I will try to give you a brief, nutshell version. If approved, this pipeline would run through sixteen Wisconsin counties, including Rock County, on its way south to the Gulf of Mexico. The pipeline would originate in Alberta, Canada with Enbridge Inc.
Tar sand is sandstone that is naturally soaked in heavy oil. It is a goopy, gloppy material, so in order for it to flow in a pipeline, toxic chemicals, like benzene, a substance known to cause cancer, are added to the mix. If and when completed, 1.2 million barrels of tar sands would flow through Wisconsin daily. This is problematic for many reasons. First, all pipelines leak and spill at some point in time. They all do, but we will never know when. Tar sands oil spills are especially difficult to clean up because the chemicals seep into the ground and ground water.

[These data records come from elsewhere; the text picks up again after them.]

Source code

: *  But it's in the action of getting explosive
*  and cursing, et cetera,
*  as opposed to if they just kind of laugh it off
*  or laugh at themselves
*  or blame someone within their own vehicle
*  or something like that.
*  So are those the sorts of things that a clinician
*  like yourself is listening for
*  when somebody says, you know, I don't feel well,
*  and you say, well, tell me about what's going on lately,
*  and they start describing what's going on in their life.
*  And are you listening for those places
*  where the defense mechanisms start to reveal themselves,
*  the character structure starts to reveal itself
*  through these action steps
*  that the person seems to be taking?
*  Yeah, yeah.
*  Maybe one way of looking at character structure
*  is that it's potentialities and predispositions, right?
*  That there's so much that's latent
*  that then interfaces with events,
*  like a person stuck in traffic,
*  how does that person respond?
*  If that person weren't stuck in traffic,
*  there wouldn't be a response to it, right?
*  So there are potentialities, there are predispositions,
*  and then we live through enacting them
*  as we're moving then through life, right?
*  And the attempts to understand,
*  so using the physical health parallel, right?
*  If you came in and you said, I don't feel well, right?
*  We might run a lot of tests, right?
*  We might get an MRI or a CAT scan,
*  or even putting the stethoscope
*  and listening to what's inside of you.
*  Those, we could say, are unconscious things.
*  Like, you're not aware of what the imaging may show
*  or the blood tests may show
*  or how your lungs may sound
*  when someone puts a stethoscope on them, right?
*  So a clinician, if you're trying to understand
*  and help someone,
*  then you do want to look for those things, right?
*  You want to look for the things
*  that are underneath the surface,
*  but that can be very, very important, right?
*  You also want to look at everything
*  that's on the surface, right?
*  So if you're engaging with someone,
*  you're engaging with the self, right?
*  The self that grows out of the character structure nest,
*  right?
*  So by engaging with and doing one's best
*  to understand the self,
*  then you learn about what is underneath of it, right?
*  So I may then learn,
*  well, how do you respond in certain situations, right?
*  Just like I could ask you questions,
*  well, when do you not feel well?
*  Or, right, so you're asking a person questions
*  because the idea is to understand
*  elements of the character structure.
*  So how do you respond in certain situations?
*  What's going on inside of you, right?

The proposed path for this pipeline cuts under the Rock River, which would endanger Rock County residents in the event of a spill. Second, the state of Wisconsin will gain nothing from this pipeline. In fact, the U.S. gains nothing from it either. The only entity to profit is Enbridge. The pipeline will exist solely to aid Enbridge, a private, foreign company, in bringing its oil to market. Third, the state of Wisconsin had a law on the books opposing eminent domain in the case of private profit. However, the company pressured the legislature to change state law on eminent domain.
If the pipeline is built, the landowners will be forced to hand over pieces of their land solely for this foreign, private company’s profit. Wisconsin residents have nothing to gain, but they have everything to lose from land to potential public health risks with this pipeline. I say, we need to get involved now to stop it from ever being built in the first place.